Consider the possibility that the people closest to you, or even those who pick up on your energy, might catch on to what’s going on in your inner world of desire. The more perceptive people in your world can see through you, and those with whom you’re sexually intimate, or attracted to, might be able to tap right in. Yet what we call the ego puts up all kinds of blocks to this awareness.
For many people, knowing that their partner is thinking about past or potential lover (or a current secret lover) would lead to some deep insecurities coming to the surface. So when we stash away masturbation, we’re stashing away the desire element, as well as papering over those insecurities. They will then tend to surface in our relationships in other ways.
The term “shadow material” from Jungian psychoanalysis fits well here. Shadow is all this stuff we contain within ourselves, including guilt, shame, the fear of abandonment, rage, hatred and all their cousins. These are emotions we tend to project into relationships. For example, we might see them as qualities in others but not ourselves. They might become ‘issues’ in the relationship. It’s easy to understand how this works. An insecure person is much likelier to be jealous of a partner than someone who is confident. In that case, jealousy would be a projection of insecurity (and/or envy and/or the fear of abandonment).

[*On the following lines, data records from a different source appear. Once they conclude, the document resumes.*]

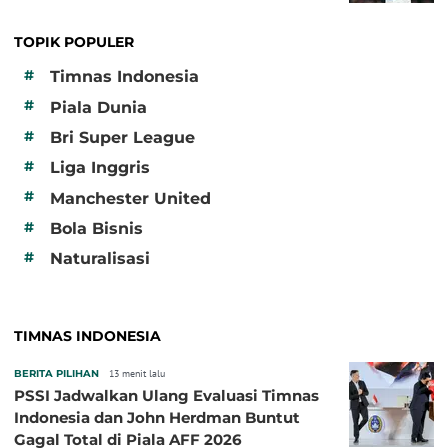
TOPIK POPULER
#
Timnas Indonesia
#
Piala Dunia
#
Bri Super League
#
Liga Inggris
#
Manchester United
#
Bola Bisnis
#
Naturalisasi
TIMNAS INDONESIA
BERITA PILIHAN
13 menit lalu
PSSI Jadwalkan Ulang Evaluasi Timnas
Indonesia dan John Herdman Buntut
Gagal Total di Piala AFF 2026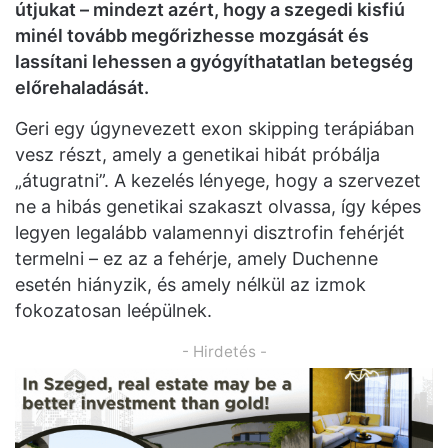
útjukat – mindezt azért, hogy a szegedi kisfiú
minél tovább megőrizhesse mozgását és
lassítani lehessen a gyógyíthatatlan betegség
előrehaladását.
Geri egy úgynevezett exon skipping terápiában
vesz részt, amely a genetikai hibát próbálja
„átugratni”. A kezelés lényege, hogy a szervezet
ne a hibás genetikai szakaszt olvassa, így képes
legyen legalább valamennyi disztrofin fehérjét
termelni – ez az a fehérje, amely Duchenne
esetén hiányzik, és amely nélkül az izmok
fokozatosan leépülnek.
- Hirdetés -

Conscious masturbation, and by that I mean your inner erotic reality experienced as part of your ongoing relationship with yourself, is one way to into these dark feelings rather than projecting them outward. If you experience any embarrassment, shame or misgiving around masturbation (and most people do), consider the possibility that these things obscure something deeper, that being your point of contact with yourself. You can call that self-love or self-esteem; you can call it being centered in your reality. I am talking about an authentic inner journey, the kind that usually gets categorized in the bin with the label “spiritual,” but which has a distinctly sexual sensation.
Given that religion has not only made sexuality allegedly bad but also built its fortune on doing so, it can take quite a bit of determination to go here. We are all influenced by religion’s misgivings and open hatred of sex. The fact that so many people experience forms of false modesty, embarrassment, shame and guilt, in many facets of life, and also where masturbation is a factor, suggests that there is a connection.
I will leave you with an idea that I’m developing in other venues this month, which is self-centered sexuality. I know, this is the thing we’re supposed to avoid in we’re “not supposed to be selfish.” I’m not talking about selfish, I’m talking about self. Self-centered sexuality means being centered within yourself.
I would propose as part of this that couples explore getting closer to one another by masturbating in one another’s presence. This is perfectly intuitive for some people and just as counterintuitive for others. In the experience, I suggest including the full content of your mind and not just your body. In case you experience embarrassment, I would offer you the idea that the very hottest sexual experiences are just on the other side of that veil.
For those who consider themselves “not in a relationship,” this opens up many possibilities, including a great option for “friends with benefits”—but absent most of the usual worries about sex. It’s a way to share sex without the baggage of thinking you have to get married.
You’ll also have an opportunity to encounter material that has come up in your past relationships, and (for example) explore the healing of your self-esteem, body issues, or sexual shadow material. Imagine if you could enter your encounters with others from a confident and self-aware place, understanding who you are and what you want. That would give you a new basis for choosing a partner, or allow you to consider the idea that you might not want to be in a conventional relationship.
So, the sex toy stores may be calling this Masturbation Month. I would revise that to Self-Awareness Month.